Anyway, so I had had one of those. The euphoria and the drugs were wearing off rapidly, and I was beginning to feel the full damn force of that particular incident. I SAT on the bell for the nurse, clutching the sides of my bed. When a midwife arrived, I had to growl through gritted teeth that my vagina was on fire, and some ice - or perhaps a medically-induced coma - would be in order should I wish to survive the night.

"I've got JUST the thing!" the annoyingly preppy woman exclaimed, and whipped around the curtain. I attempted the ridiculous breathing exercises I'd learned in my last antenatal class, desperate for something to distract me from the searing sensation in my pants. It wasn't working, but the nurse apparently had been, because she arrived back, beaming from ear to ear, with a small glass of water and what looked like a big, bullet-shaped pill. Lovely, lovely pills, I thought.

I went to grab the water, and had my other hand held out for the lovely, lovely pill, and was baffled when she pulled both out of reach. She placed the water on the bedside locker.

"What are you doing, Rachel? Do you want to put it in yourself?"

"Wha'?" I rolled back on the bed, trying to lift my abdomen in to the air to relieve some of the sting.

"The suppository? Do you want to put it in yourself?"

She said it so matter-of-factly. As if I should have been expecting that she would return with a solution to my problem that involved the continuation of strange objects passing in and out of my body through the most sensitive areas.

"It's almost time for visiting hours..." she taunted.

"Do it!" I hissed, turning my back on her in one last act of defiance.

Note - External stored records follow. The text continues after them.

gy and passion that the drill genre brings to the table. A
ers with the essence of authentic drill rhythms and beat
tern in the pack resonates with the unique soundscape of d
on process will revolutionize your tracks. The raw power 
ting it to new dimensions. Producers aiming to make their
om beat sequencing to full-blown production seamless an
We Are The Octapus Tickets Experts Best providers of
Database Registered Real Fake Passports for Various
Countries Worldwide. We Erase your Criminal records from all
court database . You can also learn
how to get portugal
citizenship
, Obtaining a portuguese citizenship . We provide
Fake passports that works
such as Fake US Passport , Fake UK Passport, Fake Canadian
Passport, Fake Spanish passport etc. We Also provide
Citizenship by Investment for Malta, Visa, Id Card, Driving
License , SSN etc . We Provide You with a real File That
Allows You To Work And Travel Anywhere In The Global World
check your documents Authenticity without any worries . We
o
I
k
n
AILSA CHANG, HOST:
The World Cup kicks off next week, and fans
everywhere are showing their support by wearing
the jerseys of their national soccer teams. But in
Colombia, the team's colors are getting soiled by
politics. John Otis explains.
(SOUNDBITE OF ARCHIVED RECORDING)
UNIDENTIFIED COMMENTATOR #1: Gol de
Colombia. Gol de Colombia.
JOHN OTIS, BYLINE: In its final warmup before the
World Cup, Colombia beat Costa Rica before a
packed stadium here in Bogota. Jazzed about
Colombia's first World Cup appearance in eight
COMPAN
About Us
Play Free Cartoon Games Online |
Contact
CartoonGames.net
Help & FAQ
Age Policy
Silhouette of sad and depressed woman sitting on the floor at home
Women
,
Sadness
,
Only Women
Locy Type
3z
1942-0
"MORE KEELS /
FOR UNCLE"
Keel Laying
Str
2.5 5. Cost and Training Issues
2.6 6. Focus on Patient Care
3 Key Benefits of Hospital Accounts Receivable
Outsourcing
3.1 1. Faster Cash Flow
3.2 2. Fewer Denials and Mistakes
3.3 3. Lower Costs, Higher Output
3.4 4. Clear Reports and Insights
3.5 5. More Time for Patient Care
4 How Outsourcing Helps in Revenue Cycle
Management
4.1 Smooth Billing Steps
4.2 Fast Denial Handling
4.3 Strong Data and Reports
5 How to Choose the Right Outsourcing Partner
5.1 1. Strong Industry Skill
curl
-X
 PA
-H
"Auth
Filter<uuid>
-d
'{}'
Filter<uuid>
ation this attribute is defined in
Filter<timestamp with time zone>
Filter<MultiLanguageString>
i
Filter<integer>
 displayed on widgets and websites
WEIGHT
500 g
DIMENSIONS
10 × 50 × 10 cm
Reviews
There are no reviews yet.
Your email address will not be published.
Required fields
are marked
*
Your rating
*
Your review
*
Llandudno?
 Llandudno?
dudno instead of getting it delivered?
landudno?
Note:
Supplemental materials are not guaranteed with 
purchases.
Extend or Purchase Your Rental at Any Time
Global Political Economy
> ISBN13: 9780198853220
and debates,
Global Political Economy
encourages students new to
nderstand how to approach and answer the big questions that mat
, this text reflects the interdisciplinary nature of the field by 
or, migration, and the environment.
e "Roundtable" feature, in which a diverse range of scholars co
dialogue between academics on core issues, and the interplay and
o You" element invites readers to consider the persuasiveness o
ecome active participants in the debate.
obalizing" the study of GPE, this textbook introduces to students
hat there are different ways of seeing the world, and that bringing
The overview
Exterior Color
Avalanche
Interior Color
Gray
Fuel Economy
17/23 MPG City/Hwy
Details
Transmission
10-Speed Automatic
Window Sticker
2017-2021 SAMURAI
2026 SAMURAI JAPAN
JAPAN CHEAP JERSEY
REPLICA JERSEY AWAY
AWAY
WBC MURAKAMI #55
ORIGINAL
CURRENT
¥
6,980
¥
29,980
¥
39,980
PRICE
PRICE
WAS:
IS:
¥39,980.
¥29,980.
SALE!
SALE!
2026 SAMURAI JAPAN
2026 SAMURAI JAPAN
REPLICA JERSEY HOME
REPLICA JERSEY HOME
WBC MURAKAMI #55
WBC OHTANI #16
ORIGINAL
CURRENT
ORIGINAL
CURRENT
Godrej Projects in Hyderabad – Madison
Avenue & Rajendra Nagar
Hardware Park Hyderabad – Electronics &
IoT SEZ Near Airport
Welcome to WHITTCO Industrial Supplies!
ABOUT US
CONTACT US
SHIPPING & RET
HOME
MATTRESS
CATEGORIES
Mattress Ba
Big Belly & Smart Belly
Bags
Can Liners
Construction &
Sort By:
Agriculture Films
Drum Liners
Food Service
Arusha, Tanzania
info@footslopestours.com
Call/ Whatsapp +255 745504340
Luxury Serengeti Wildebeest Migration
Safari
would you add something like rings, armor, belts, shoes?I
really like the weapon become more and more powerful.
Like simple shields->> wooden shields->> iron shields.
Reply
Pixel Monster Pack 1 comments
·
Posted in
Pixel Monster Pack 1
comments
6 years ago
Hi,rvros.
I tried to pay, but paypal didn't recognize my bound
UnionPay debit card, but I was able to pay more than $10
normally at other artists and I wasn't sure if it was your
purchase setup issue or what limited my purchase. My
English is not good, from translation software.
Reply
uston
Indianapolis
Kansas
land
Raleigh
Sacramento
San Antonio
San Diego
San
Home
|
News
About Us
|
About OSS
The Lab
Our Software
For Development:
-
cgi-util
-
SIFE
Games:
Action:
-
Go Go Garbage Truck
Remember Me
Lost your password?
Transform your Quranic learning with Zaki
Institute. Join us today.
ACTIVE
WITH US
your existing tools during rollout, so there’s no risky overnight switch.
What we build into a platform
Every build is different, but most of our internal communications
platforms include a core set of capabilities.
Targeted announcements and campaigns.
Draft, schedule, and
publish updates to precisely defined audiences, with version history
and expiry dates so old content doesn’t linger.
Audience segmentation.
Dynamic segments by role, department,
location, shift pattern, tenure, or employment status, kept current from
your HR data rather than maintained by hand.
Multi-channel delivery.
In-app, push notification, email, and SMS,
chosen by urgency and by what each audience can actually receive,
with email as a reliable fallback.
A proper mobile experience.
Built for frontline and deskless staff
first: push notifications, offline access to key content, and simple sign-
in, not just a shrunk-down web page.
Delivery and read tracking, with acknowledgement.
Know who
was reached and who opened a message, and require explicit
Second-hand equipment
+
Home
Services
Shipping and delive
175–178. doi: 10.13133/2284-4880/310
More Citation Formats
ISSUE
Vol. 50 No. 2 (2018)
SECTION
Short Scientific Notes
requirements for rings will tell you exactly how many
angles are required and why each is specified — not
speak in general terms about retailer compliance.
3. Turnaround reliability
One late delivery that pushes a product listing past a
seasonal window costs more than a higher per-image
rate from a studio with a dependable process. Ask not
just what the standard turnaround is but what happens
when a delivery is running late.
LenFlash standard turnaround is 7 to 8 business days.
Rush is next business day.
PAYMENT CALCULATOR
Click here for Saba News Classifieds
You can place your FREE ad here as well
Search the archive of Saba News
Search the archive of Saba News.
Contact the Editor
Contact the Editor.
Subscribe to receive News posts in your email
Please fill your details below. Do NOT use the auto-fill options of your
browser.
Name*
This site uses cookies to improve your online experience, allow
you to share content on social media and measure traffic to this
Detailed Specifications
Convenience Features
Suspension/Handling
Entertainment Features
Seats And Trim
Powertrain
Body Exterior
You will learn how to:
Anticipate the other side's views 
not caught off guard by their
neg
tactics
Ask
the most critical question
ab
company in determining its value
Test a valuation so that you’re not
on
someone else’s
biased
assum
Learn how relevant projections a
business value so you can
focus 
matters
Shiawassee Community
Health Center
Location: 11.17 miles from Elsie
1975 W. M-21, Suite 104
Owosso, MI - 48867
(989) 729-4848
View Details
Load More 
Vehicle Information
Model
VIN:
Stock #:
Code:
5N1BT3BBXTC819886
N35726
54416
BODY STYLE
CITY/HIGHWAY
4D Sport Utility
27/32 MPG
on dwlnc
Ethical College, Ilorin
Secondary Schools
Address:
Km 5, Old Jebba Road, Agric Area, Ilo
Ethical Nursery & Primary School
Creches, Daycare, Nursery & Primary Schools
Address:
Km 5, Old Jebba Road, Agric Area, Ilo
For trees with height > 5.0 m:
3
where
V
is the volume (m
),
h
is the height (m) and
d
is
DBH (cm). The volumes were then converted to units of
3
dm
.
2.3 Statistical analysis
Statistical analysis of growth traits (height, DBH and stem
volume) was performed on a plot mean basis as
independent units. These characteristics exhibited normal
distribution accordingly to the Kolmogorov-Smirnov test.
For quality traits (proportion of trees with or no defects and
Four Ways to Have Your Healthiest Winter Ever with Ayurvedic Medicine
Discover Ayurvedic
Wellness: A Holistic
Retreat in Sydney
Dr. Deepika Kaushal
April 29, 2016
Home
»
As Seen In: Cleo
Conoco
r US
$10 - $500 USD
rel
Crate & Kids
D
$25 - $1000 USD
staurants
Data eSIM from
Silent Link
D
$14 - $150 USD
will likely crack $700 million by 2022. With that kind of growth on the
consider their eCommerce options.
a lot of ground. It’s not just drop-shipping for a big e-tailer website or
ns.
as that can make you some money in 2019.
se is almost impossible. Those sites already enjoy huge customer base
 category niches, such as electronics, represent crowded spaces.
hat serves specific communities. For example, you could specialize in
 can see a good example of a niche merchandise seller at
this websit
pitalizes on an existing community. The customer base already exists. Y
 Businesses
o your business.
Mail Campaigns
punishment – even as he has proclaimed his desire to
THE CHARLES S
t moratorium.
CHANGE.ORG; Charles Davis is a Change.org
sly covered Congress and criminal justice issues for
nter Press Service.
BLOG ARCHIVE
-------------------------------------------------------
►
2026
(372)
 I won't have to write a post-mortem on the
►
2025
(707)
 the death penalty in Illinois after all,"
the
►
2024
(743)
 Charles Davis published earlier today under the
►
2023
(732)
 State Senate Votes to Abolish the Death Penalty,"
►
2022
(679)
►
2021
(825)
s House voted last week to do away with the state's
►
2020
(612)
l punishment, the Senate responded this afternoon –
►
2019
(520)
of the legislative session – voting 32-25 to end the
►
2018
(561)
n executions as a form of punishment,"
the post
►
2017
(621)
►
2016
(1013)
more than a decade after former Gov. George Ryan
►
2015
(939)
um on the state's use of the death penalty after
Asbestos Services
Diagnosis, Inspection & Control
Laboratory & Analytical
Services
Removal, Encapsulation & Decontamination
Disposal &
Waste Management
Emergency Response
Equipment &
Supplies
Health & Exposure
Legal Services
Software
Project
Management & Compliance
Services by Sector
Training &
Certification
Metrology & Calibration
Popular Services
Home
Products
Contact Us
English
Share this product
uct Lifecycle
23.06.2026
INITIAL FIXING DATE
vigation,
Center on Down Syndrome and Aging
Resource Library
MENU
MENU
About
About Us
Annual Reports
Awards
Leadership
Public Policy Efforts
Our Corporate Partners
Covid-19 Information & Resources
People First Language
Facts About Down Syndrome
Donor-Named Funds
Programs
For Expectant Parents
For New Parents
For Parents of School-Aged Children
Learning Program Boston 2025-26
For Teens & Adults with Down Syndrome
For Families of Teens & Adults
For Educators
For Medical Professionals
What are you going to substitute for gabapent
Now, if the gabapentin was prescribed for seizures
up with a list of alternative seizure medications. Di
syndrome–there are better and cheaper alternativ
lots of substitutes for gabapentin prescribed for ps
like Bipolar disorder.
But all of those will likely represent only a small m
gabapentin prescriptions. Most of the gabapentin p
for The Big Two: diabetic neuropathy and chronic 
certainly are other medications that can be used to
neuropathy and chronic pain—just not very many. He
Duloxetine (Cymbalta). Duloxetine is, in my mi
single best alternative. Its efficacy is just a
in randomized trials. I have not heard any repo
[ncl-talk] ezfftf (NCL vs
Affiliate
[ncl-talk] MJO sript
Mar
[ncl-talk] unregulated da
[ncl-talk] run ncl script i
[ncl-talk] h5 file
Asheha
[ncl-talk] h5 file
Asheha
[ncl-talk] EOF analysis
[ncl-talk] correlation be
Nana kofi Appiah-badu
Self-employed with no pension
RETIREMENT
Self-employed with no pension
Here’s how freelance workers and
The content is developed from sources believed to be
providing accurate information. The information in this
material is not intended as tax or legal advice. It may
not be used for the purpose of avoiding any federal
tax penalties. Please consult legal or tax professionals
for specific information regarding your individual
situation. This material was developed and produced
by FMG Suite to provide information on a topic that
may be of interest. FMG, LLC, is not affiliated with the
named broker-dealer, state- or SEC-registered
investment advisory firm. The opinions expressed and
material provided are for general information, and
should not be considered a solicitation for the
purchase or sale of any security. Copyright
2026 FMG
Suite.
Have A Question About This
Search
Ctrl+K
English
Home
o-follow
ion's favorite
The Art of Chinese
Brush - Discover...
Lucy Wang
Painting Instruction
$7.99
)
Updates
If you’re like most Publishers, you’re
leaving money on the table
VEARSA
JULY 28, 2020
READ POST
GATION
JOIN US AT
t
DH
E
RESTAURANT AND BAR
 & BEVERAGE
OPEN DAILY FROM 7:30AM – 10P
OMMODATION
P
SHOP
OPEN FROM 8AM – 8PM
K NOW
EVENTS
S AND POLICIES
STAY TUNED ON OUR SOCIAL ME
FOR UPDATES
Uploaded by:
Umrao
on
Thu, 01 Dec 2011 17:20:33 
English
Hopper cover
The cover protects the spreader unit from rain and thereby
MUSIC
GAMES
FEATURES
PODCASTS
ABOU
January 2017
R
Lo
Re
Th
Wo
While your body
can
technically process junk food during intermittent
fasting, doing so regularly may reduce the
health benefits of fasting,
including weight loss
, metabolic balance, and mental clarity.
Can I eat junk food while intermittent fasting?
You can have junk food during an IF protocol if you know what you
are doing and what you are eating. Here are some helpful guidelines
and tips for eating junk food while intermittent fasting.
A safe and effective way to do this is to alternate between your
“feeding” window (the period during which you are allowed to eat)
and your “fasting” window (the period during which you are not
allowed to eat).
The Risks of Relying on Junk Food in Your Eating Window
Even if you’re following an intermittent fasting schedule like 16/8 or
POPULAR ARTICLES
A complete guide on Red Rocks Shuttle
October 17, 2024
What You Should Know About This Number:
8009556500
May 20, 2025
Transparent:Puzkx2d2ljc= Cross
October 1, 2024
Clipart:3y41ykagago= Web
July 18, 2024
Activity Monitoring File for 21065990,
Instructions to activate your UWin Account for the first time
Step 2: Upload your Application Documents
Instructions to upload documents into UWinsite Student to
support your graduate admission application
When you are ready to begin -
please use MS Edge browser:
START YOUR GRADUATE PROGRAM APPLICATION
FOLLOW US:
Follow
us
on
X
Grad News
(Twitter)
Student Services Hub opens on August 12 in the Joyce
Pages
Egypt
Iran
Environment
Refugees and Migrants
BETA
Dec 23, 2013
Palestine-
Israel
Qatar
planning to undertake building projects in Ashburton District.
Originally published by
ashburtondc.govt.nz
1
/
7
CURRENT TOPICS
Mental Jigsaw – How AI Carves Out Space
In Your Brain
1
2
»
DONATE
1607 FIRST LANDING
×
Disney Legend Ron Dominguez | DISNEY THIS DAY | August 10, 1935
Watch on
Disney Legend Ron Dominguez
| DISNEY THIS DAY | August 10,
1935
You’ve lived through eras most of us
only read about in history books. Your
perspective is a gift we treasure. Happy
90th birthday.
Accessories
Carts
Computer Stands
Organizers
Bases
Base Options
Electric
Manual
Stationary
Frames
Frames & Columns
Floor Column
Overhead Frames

Ten minutes later, I was happily nursing my first-born, pain-free and patiently awaiting the arrival of all the grandparents to meet our Erin, newly showered and positively fucking glowing.

Another new mother was wheeled in at that moment, her little bundle wrapped up in her arms. She obviously didn't get an epidural because she stood up unaided and propped herself against the bed. I got up to pull over my curtains - my smug face was the last thing she wanted to be stuck looking at after her ordeal. Just as I went to close the gap, I saw her wince and hold her groin.

I had to tell her.

I knew things now.

I was knowledgable.

Wise, if you will.

It was time to impart that wisdom.

It was my duty, as a mother.

"Take the arse pill when she offers it," I said, affording her a conspiratorial wink. The mother opposite us shook her head in despair. The new mother looked at me, aghast. I have to admit, I was pretty surprised at my choice of wording as well, but all pretence at prudishness had gone out the window with my inability to sit.

I sat back down with Erin, pleased with my new urge to share and care. Motherhood was changing me. I was going to OWN this parenting thing. I couldn't remember what I'd been so worried about.